5. Childcare. You might think it’s a bit shitty that childcare is taxed and you can’t claim the tax back, especially when you can on a fucking chaffeur. So let the kids roam the streets while you are at your miserabley low paid job. Best to get them to play in the woods where no-one will see them though, or you’ll probably be reported for neglect.
6. Cigarette TAX. 88% of that pack of B&H you are sucking on as you read this, goes to the treasury. As a smoker I know how hard it is to live without that relaxing puff. But the only other way to avoid paying TAX on fags is to pop down the local market and buy them out of the back of a van. But that would be illegal (not to mention the fact that they are probably counterfiet) and this is about avoiding tax LEGALLY. So stub it out.
7. Alcohol TAX. about 43% of the cost of that can of Special Brew that helps dull your senses to all the shit that goes on in the world is TAX. So get ready for those DT’s cos that’s the booze gone too.
8. Council TAX. A tough one to crack this. The Freemen Movement are currently campaigning against Council Tax, and succeeding slowly. It would take way to long to explain the legal details of their case, so I won’t. Google it if you want to know more. But the easiest way to avoid paying council tax is to sell everything in your house (which you really should pay tax on any profits made, but I’ll say fuck all if you want to not mention it to the taxman), grab your charity shop clothes, and move into a tent. A campsite will charge you roughly £8 per night no matter how many of you there are. The campsite has to pay council tax so in a way, you will be contributing to it, but it has minimised how much you pay. Certainly a hell of a lot less than the £1000 or so you pay already.
9. Stamp Duty. You have to pay this when you buy or sell a house, as well as stocks and shares. You probably don’t have any stocks and shares so no worries there. When you sell your house, just make sure it’s under a certain value, so flog it for the value of the mortgage and any legal fees. Yes you probably will lose the equity, but if you want to avoid paying the tax, you have to make sacrifices.
10. Insurance TAX. Charged at 5%, insurance tax comes with any form of insurance. But don’t worry, if you’ve eliminated all of the previous things we’ve discussed from your life, car/house, then you don’t have to pay for it. Life insurance? Pah! Why bother? If you die, just make sure none of your family members claim the body. That way they won’t need your crappy bog standard life insurance policy that will barely cover the costs of your funeral. No-one claims the body, then the state foots the bill.
And there you have it. The simple way to avoid paying tax. Just cut out everything that you might enjoy in life, live like a pikey, be dirt poor and own nothing, and you can avoid paying the Government on average 60% of your income. Don’t like the idea of all this?
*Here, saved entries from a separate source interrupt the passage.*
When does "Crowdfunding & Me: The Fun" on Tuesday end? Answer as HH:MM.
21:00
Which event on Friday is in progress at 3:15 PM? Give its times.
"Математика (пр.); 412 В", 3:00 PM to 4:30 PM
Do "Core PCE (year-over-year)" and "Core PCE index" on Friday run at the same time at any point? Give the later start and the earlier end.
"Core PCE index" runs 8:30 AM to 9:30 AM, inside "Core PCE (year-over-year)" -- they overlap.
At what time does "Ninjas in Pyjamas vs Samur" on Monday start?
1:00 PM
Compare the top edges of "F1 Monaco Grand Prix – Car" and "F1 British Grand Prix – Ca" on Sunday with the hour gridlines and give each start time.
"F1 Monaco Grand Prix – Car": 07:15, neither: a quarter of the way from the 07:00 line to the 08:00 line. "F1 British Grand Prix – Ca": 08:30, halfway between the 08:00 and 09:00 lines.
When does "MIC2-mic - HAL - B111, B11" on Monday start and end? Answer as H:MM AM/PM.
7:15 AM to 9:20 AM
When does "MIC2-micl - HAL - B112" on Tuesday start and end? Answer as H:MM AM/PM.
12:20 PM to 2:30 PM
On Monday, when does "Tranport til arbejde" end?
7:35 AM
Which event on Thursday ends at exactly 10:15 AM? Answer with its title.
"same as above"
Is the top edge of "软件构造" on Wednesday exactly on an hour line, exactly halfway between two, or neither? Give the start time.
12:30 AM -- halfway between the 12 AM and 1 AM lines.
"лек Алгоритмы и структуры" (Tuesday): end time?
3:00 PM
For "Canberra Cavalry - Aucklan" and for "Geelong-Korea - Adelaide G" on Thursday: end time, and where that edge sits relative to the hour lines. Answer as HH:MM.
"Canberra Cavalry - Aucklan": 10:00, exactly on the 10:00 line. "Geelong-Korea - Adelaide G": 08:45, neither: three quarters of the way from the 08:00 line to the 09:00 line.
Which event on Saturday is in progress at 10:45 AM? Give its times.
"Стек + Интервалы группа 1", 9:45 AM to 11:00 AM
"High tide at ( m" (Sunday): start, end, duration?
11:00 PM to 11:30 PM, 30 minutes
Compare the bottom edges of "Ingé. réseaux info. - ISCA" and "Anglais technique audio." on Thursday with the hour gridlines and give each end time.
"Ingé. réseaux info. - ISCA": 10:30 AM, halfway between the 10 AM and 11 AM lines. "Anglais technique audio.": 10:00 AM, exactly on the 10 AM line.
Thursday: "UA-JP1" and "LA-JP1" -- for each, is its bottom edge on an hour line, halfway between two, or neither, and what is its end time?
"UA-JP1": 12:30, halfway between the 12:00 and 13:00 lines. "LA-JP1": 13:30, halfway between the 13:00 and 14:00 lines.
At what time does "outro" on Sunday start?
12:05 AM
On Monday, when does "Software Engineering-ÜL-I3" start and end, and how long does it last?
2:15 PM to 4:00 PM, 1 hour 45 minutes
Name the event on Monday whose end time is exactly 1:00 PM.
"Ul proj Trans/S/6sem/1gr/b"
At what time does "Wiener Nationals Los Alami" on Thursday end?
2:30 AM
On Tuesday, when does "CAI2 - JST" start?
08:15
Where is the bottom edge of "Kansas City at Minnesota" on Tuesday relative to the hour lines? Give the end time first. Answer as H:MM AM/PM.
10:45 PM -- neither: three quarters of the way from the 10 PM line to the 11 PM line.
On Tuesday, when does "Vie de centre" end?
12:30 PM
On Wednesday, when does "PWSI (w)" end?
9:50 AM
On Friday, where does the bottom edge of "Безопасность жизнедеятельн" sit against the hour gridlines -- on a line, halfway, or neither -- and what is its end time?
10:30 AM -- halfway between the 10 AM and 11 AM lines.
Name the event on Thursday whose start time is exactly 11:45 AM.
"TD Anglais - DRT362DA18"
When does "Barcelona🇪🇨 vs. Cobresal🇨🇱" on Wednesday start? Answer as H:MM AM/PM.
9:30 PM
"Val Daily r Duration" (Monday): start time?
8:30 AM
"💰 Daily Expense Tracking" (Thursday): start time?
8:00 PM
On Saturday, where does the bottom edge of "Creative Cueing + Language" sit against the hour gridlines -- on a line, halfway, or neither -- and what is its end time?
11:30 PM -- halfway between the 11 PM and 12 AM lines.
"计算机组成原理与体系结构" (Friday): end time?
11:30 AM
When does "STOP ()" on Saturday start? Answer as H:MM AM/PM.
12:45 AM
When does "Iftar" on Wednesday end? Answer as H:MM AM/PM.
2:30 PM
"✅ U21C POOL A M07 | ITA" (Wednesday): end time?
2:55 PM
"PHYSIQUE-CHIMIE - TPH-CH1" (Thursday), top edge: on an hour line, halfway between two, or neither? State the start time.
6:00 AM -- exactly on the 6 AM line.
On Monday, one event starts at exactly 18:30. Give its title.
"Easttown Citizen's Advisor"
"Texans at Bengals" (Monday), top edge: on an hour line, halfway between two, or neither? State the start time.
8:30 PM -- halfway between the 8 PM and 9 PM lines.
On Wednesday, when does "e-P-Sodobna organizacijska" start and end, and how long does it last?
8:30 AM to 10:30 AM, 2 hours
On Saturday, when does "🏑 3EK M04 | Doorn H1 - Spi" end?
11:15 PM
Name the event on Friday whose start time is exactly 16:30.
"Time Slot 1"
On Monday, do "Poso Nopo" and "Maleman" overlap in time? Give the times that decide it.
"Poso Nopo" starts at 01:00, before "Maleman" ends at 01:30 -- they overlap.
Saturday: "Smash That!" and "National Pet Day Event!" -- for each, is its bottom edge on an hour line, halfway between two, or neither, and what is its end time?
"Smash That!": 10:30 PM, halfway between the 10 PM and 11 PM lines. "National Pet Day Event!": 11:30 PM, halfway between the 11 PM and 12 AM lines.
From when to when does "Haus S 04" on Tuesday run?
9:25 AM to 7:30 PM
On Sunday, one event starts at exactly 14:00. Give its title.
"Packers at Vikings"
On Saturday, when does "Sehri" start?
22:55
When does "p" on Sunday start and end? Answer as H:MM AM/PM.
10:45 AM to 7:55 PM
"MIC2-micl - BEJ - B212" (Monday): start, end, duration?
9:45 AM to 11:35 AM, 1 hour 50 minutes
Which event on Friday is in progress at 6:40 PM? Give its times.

Well there is an alternative.
Become so obscenely rich, that even though you can afford to pay the tax, a small payment of a few hundred thousand to a lawyer or accountant and you can cut your tax bill down to around 4% on all the above items.
The only setback to avoiding tax, is that society as we know it would shut down. The armed forces, the police, the NHS, social security, jobseekers allowance, MP’s (would we miss them), they’d all be gone as there would be no money in the treasury to pay for them. Which is exactly what has happened to the country. When big business avoids tax to maximise shareholder profits, less money goes into the country. It doesn’t filter down and get paid by the shareholders. Especially since most dividends paid by business have been a bit pathetic of late.
And when already rich individuals avoid tax, just cos they are greedy bastards, well they just need a slap back to reality.